- WHAT IS REQUIRED
Exactly as they appear, retype the lines from the one containing "Meld je aan" through the final line of the data below. Leave pictures out.

.....

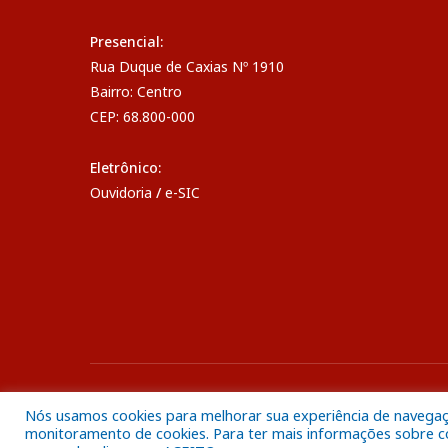
Presencial:
Rua Duque de Caxias Nº 1910
Bairro: Centro
CEP: 68.800-000
Eletrônico:
Ouvidoria
/
e-SIC
Todos os direitos reservados a Câmara Municipal de Breve
Nós usamos cookies para melhorar sua experiência de navegação
monitoramento de cookies. Para ter mais informações sobre com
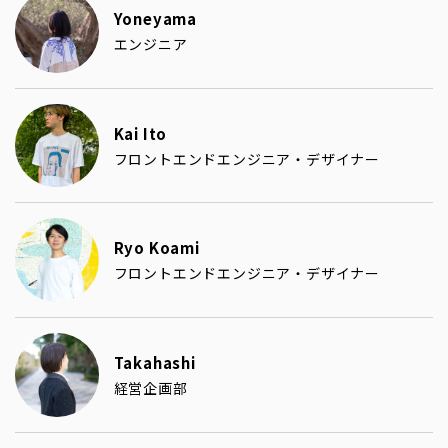
Yoneyama
エンジニア
Kai Ito
フロントエンドエンジニア・デザイナー
Ryo Koami
フロントエンドエンジニア・デザイナー
Takahashi
経営企画部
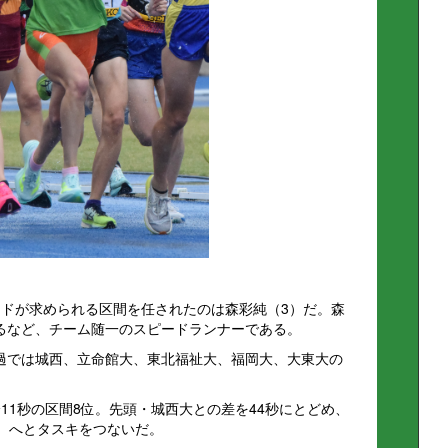
ードが求められる区間を任されたのは森彩純（3）だ。森
るなど、チーム随一のスピードランナーである。
過では城西、立命館大、東北福祉大、福岡大、大東大の
11秒の区間8位。先頭・城西大との差を44秒にとどめ、
1）へとタスキをつないだ。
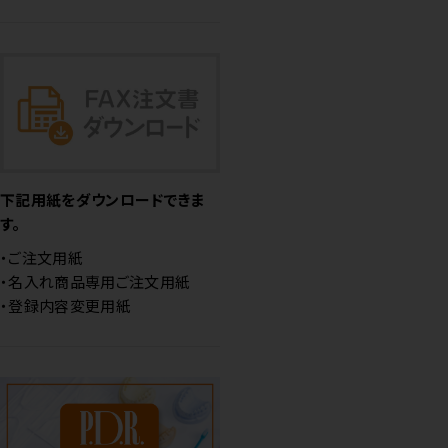
下記用紙をダウンロードできま
す。
・ご注文用紙
・名入れ商品専用ご注文用紙
・登録内容変更用紙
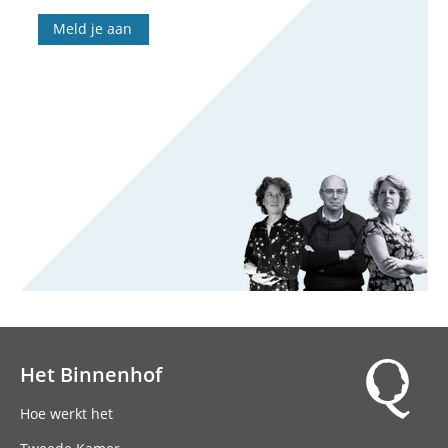
Meld je aan
Het Binnenhof
Hoofdnavigatie
Hoe werkt het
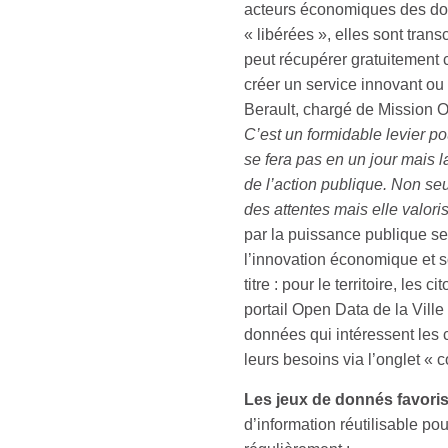
acteurs économiques des don
« libérées », elles sont tran
peut récupérer gratuitement 
créer un service innovant ou
Berault, chargé de Mission O
C’est un formidable levier p
se fera pas en un jour mais l
de
l’action publique. Non se
des attentes mais elle valori
par la puissance publique ser
l’innovation économique et 
titre : pour le territoire, l
portail Open Data de la Ville
données qui intéressent les c
leurs besoins via l’onglet « c
Les jeux de donnés favoris
d’information réutilisable po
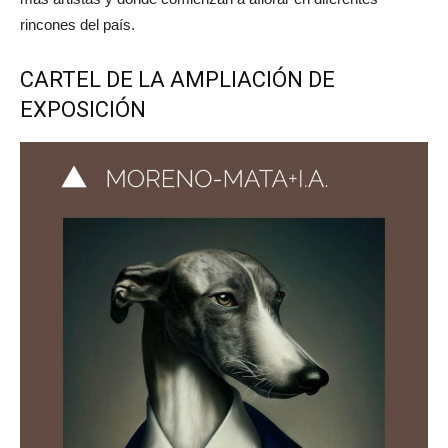
rincones del país.
CARTEL DE LA AMPLIACIÓN DE
EXPOSICIÓN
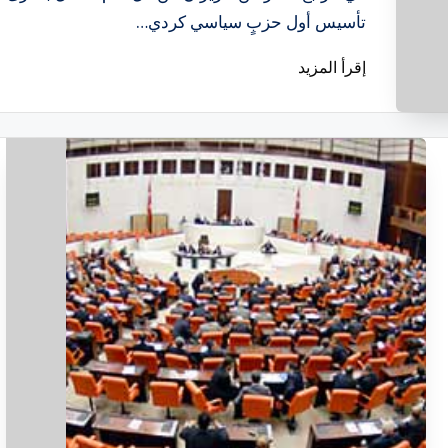
تأسيس أول حزبٍ سياسي كردي…
إقرأ المزيد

.....

- RESULT
Meld je aan
Het Binnenhof
Hoofdnavigatie
Hoe werkt het
acteurs économiques des don
« libérées », elles sont tran
peut récupérer gratuitement 
créer un service innovant ou
Berault, chargé de Mission O
C’est un formidable levier p
se fera pas en un jour mais l
de
l’action publique. Non se
des attentes mais elle valori
par la puissance publique ser
l’innovation économique et 
titre : pour le territoire, l
portail Open Data de la Ville
données qui intéressent les c
leurs besoins via l’onglet « c
Les jeux de donnés favoris
d’information réutilisable po
rincones del país.
CARTEL DE LA AMPLIACIÓN DE
EXPOSICIÓN
تأسيس أول حزبٍ سياسي كردي…
إقرأ المزيد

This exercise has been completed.